The port does not include any of iOS’s or OS X’s user-interface elements and cannot run as a functional operating system, but it includes many of the system’s core features. The developer shares some additional hardware capable of booting the system:
  • ARM RealView Emulation Baseboard (ARMPBA8_ALT)
  • ARM RealView Platform Baseboard for Cortex-A8 (ARMPBA8)
  • Texas Instruments OMAP3530 (BeagleBoard/BeagleBoard xM) (OMAP3530)
  • Texas Instruments OMAP3430 (Nokia N900) (OMAP3430_RX51)

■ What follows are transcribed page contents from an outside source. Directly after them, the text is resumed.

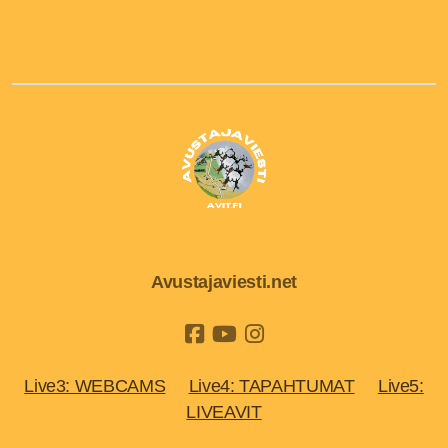
Avustajaviesti.net
Live3: WEBCAMS
Live4: TAPAHTUMAT
Live5:
LIVEAVIT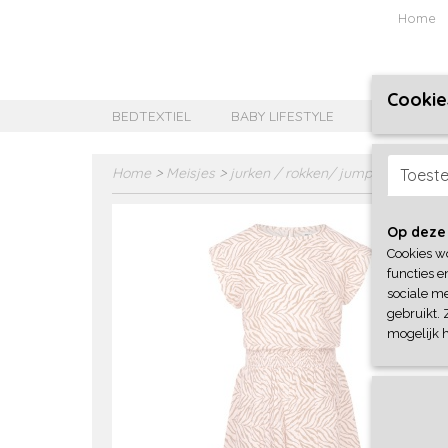
Home
Cookie
BEDTEXTIEL
BABY LIFESTYLE
MEISJES B
Home
>
Meisjes
>
jurken / rokken/ jumpsuit
>
No W
Toest
Op deze
Cookies w
functies e
sociale me
gebruikt. 
mogelijk 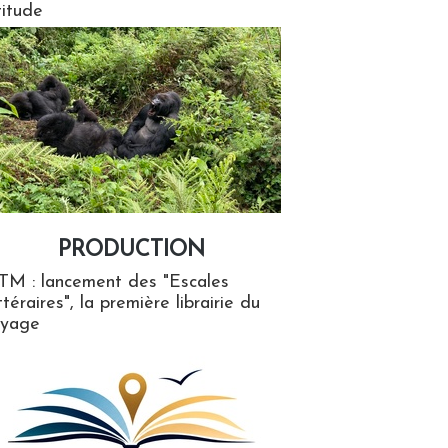
titude
PRODUCTION
ion
TM : lancement des "Escales
ttéraires", la première librairie du
oyage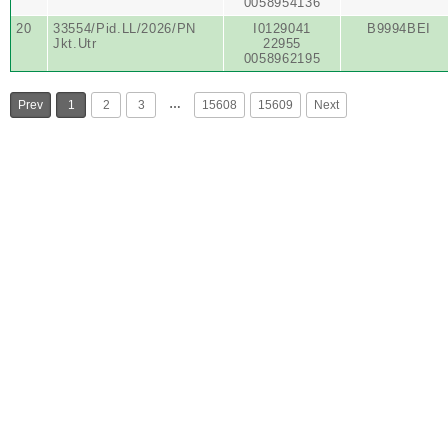
0058954136
20
33554/Pid.LL/2026/PN
I0129041
B9994BEI
Jkt.Utr
22955
0058962195
…
Prev
1
2
3
15608
15609
Next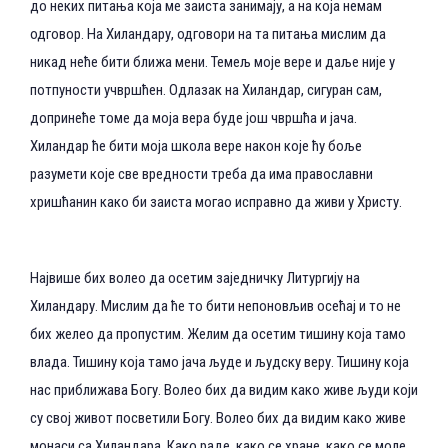
до неких питања која ме заиста занимају, а на која немам
одговор. На Хиландару, одговори на та питања мислим да
никад неће бити ближа мени. Темељ моје вере и даље није у
потпуности учвршћен. Одлазак на Хиландар, сигуран сам,
допринеће томе да моја вера буде још чвршћа и јача.
Хиландар ће бити моја школа вере након које ћу боље
разумети које све вредности треба да има православни
хришћанин како би заиста могао исправно да живи у Христу.
Највише бих волео да осетим заједничку Литургију на
Хиландару. Мислим да ће то бити непоновљив осећај и то не
бих желео да пропустим. Желим да осетим тишину која тамо
влада. Тишину која тамо јача људе и људску веру. Тишину која
нас приближава Богу. Волео бих да видим како живе људи који
су свој живот посветили Богу. Волео бих да видим како живе
монаси са Хиландара. Како раде, како се хране, како се моле.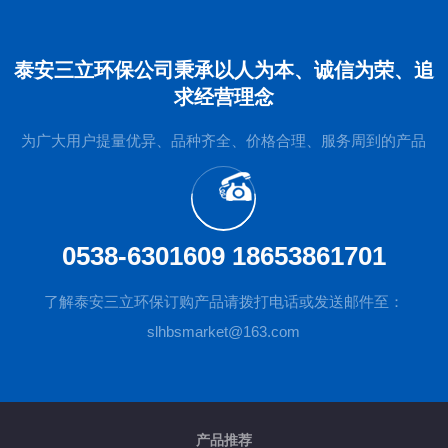
泰安三立环保公司秉承以人为本、诚信为荣、追
求经营理念
为广大用户提量优异、品种齐全、价格合理、服务周到的产品
0538-6301609 18653861701
了解泰安三立环保订购产品请拨打电话或发送邮件至：
slhbsmarket@163.com
产品推荐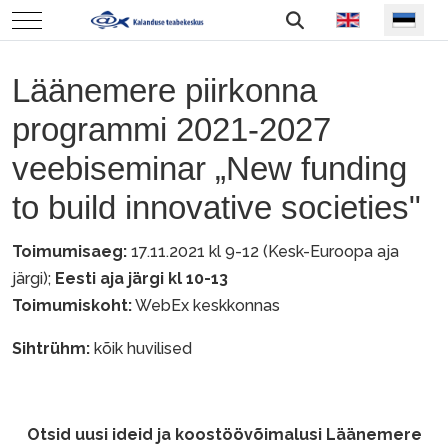
Vali keel
Mobile Menu Toggle
Läänemere piirkonna
programmi 2021-2027
veebiseminar „New funding
to build innovative societies"
Toimumisaeg:
17.11.2021 kl 9-12 (Kesk-Euroopa aja
järgi);
Eesti aja järgi kl 10-13
Toimumiskoht:
WebEx keskkonnas
Sihtrühm:
kõik huvilised
Otsid uusi ideid ja koostöövõimalusi Läänemere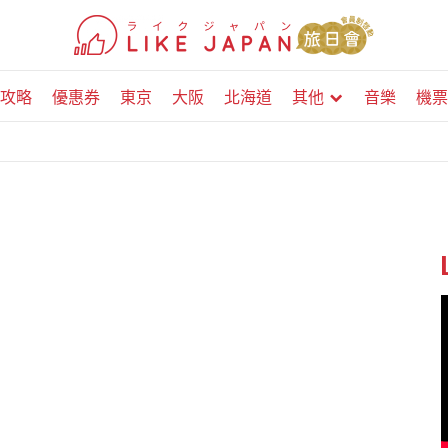
攻略
優惠券
東京
大阪
北海道
其他
音樂
機票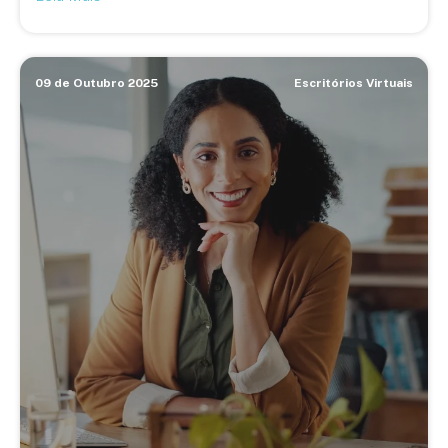
09 de Outubro 2025
Escritórios Virtuais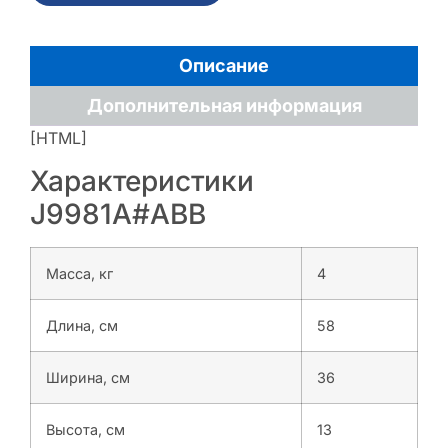
Описание
Дополнительная информация
[HTML]
Характеристики
J9981A#ABB
Масса, кг
4
Длина, см
58
Ширина, см
36
Высота, см
13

  • Texas Instruments AM335x (BeagleBone/BeagleBone Black) (OMAP335X)
This does not mean that Apple will license iOS to other hardware makers and does not mean the entirety of iOS can run on devices that are not designed by Apple. However, this work opens up the opportunity for other developers to port other aspects of iOS to other hardware. In essence, Winocm built a minimal variant of iOS with no user-interface for non-Apple hardware.

The work on this port is available for contribution on GitHub.